The game gives you very little to start with. There's no real tutorial, but the first ten missions or so, out of a total of 100, are meant to familiarize you with certain tools and aspects of control. However, the game doesn' really explain what it means when it tells you to use certain tools or take certain actions. It took me so long to figure out that "Level Up An Ant" meant "hold the little guy down and poke him until he got angry" that I seriously considered the game to be broken and my money to be wasted. I was probably right about the latter.
I decided to give the game a second chance and played it while I was installing another, more entertaining, game on my computer. When I use a game as filler for the installation of another, it usually speaks volumes about how much I like that game.

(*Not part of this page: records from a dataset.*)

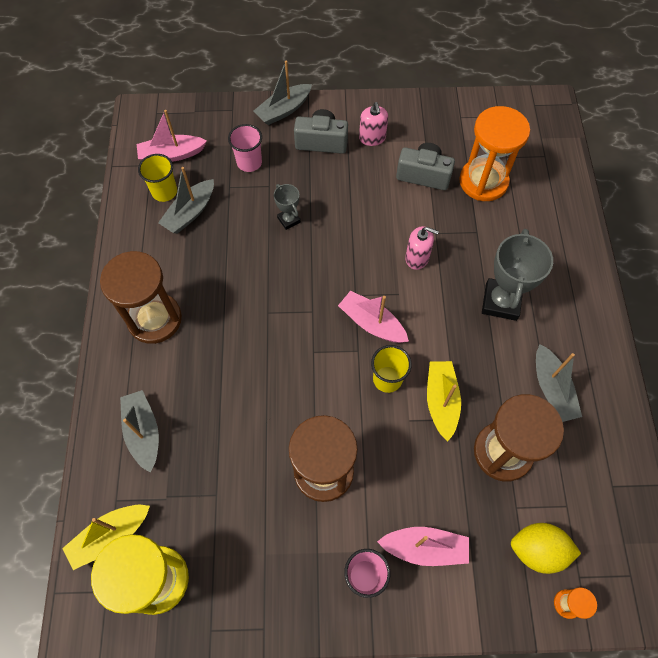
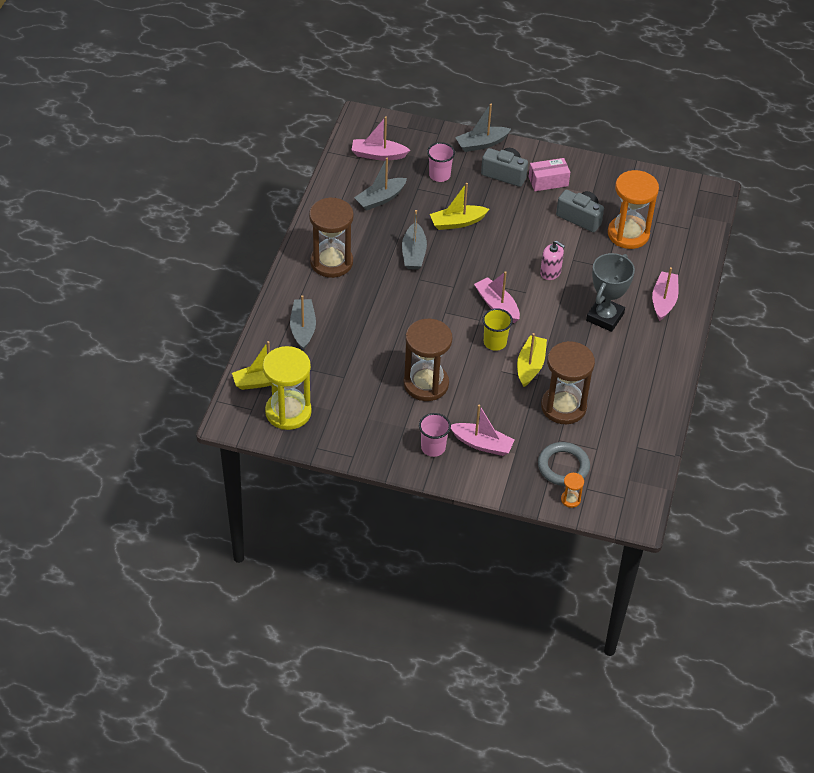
camera: 15 degrees right, 15 degrees down
yellow cup [138,154,177,202] -> none
grey trophy [274,184,301,230] -> yellow boat [430,183,489,230]
pink soap dispenser [359,102,388,146] -> pink box [529,158,570,191]
yellow lemon [511,523,581,574] -> grey ring [538,442,590,486]
grey boat [536,344,582,422] -> grey boat moved to [402,210,427,270]
none -> pink boat [652,267,679,321]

During the game you spend most of your time buying cookies and candy with gold that you collect for completing missions and dropping them on the ground so that you can build up your army. Then you watch in abject horror as said army is wiped out by a single stronger enemy, like a Japanese beetle or a weaval of some kind. This wouldn't be a problem if there was an easy way to build your army up again, but you spend an exorbitant amount of your starting gold on building up your initial army. Once you're down to four ants, it becomes hard to kill even the random lady bugs, which are supposed to be the weakest enemies in the game. This necessitates a restart, which is a horrible way to extend gameplay length.
Outside of building up your army, you have to move your ants around and give them commands with a set of tools that are somewhat strange. The pipette is straightforward enough; you hold a button to suck up your ants and press another to release them all. However, in order to get the ants out of their colony (which you'll see as a small 2-dimensional mini map) you have to do some odd massaging thing and hope that they don't all cascade back down the hole once you've stopped. The pipette is pretty much the only way to move the ants around that I've seen, but again, I haven't been through the whole game. Once my army was wiped out for the third time, I decided the game wasn't worth much more of my time and my other game had finished installing.
If you want to play an ant colony simulator, and have fun, you'd be much better off finding an old SNES, a copy of SimAnt, and leading the yellow ant to victory.